Paratus Group CEO Barney Harmse has spoked about the latest outages in Namibia as a result of maintenance on the WACS undersea cable in Swakopmund. He was transparent about the impact on and extent of the network and the technical expertise of the Paratus team across the African operations.
“We remain cognisant that Paratus is not only a local operator, but an operator on a pan-African scale,” said Harmse.
“It is therefore prudent to mention that if we did not have a future investment goal for the network across Africa, as we have been doing, this maintenance would have had a crippling effect on Namibia, its businesses and the economy as a whole.”
He clarified that the redundant routes available on the network alleviated the flow of traffic and also confirmed that a further bottleneck on these routes could have had a massive impact on the entire communications and ICT industry. The knock-on effect would have created a detrimental degradation of service to enterprises in the country.
Paratus has invested hundreds of millions of dollars in redundant routes across the continent, which has been part of the saving grace during the WACS Maintenance timeframe and that better network planning lessons were learnt during the process.
New and alternative measures have already been put in place to safeguard the network for future challenges.
“I have to praise the technical resources we have employed across our African operations and also the depth of experience they have,” said Harmse.

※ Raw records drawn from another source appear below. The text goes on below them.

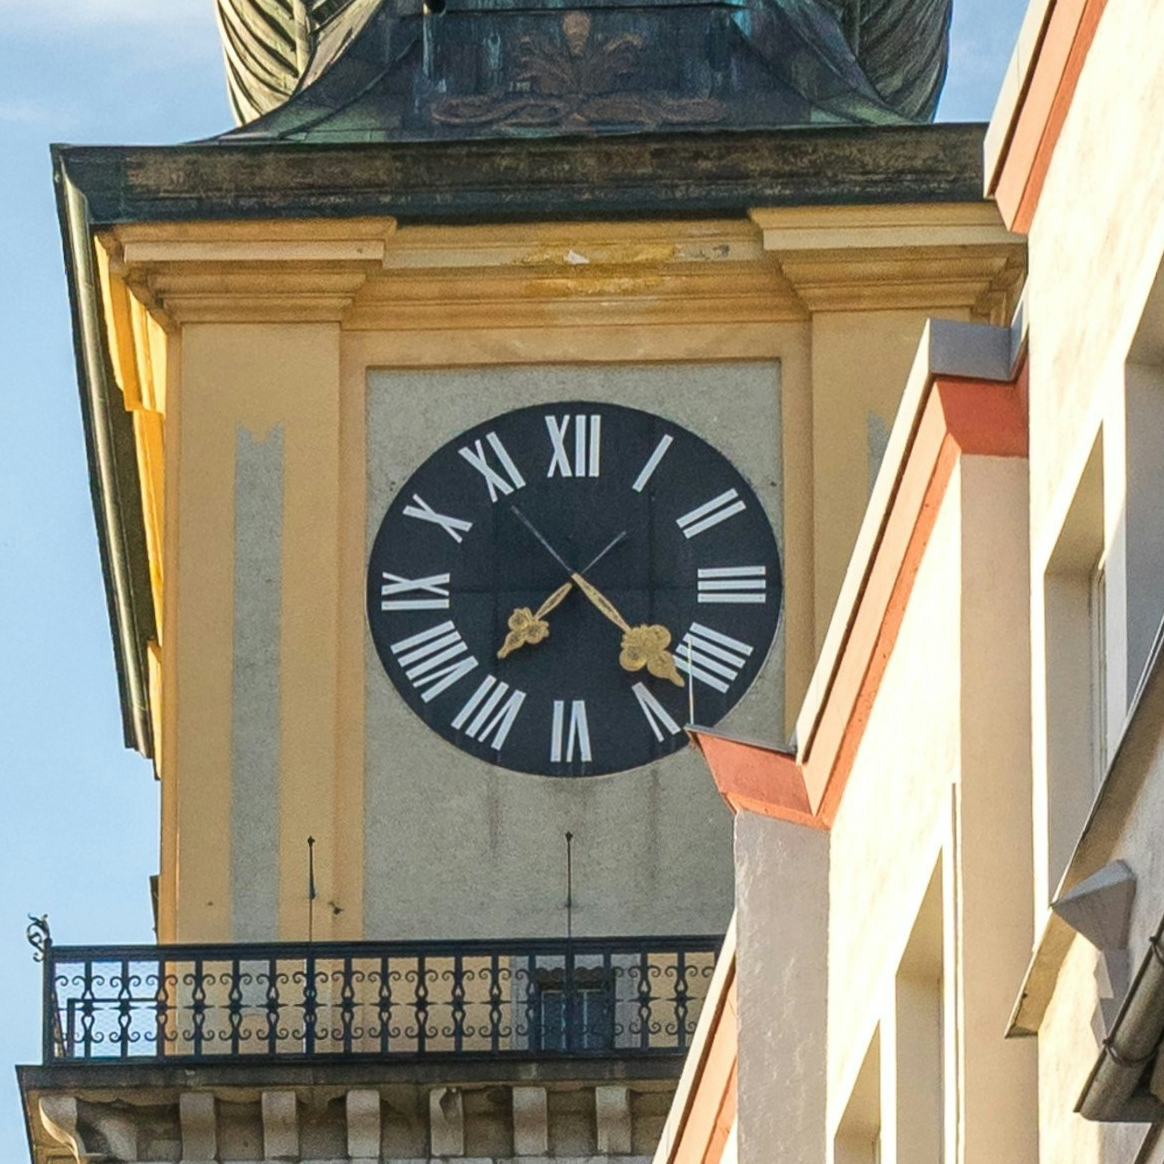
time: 7:22
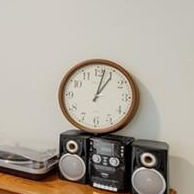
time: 1:02
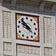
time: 9:52
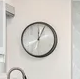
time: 12:04
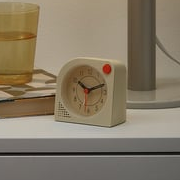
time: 10:11
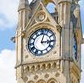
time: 3:02
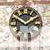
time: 1:50
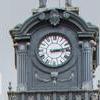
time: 3:12
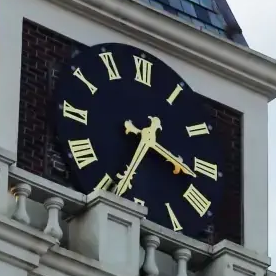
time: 3:34
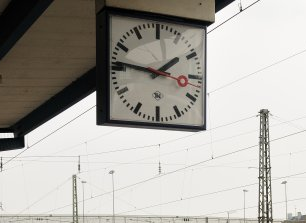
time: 1:46
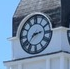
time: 2:37
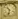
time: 10:32
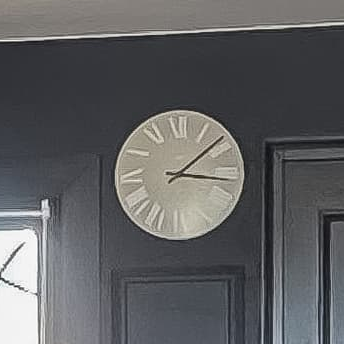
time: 3:08
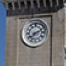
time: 8:11
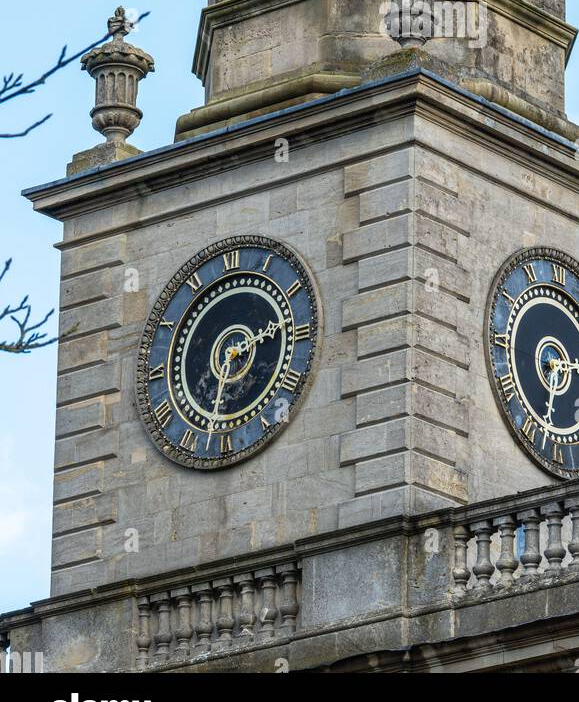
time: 2:32
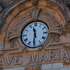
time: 11:30
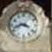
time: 3:42
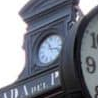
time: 11:17
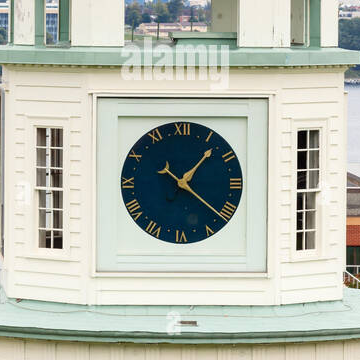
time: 1:21
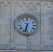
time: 6:32
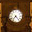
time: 7:23
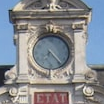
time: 7:23
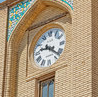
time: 9:21
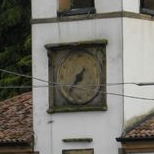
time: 7:37
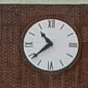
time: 10:38
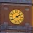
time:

“Their ongoing capability to manage the network and especially the crisis-managing resilience they have displayed, has shown extraordinary ingenuity.”
Responding to the issue regarding their plans to safeguard the future of the network, Harmse explained that the network is like an Active Dynamic organism.
“Adding a new route for redundancy or new development needs to be part of a fully inclusive architectural design,” he said.
“There are various factors one has to take into consideration such as the age of the network, how the network was ‘architectured’ and how it is managed. On various fronts and concurrently with other countries, Paratus has and will continue its unconditional investment plans across the region.
“The question is not whether portions of the network will go down, which is a reality worldwide, it’s about how you react when the challenge is in front of you. We built our network accordingly, because we have a purpose and a cause to achieve.”
Harmse added that private operators play in a very distinct space and have a supporting role to play in the ICT segment across the continent.
“We cannot expect governments to do everything, irrespective of the challenges that they face, regardless of budget constraints or technical resource challenges that may present itself,” he said.
“Paratus is a private operator, we have to play an active role in supporting governments because they cannot do everything themselves. In Namibia, as one example, we manage more than 40% of the country’s GDP across various industry segments.
“We have a purpose, a goal, an objective to achieve and we do this to safeguard the network and provide our clients with a seamless network experience across Africa.”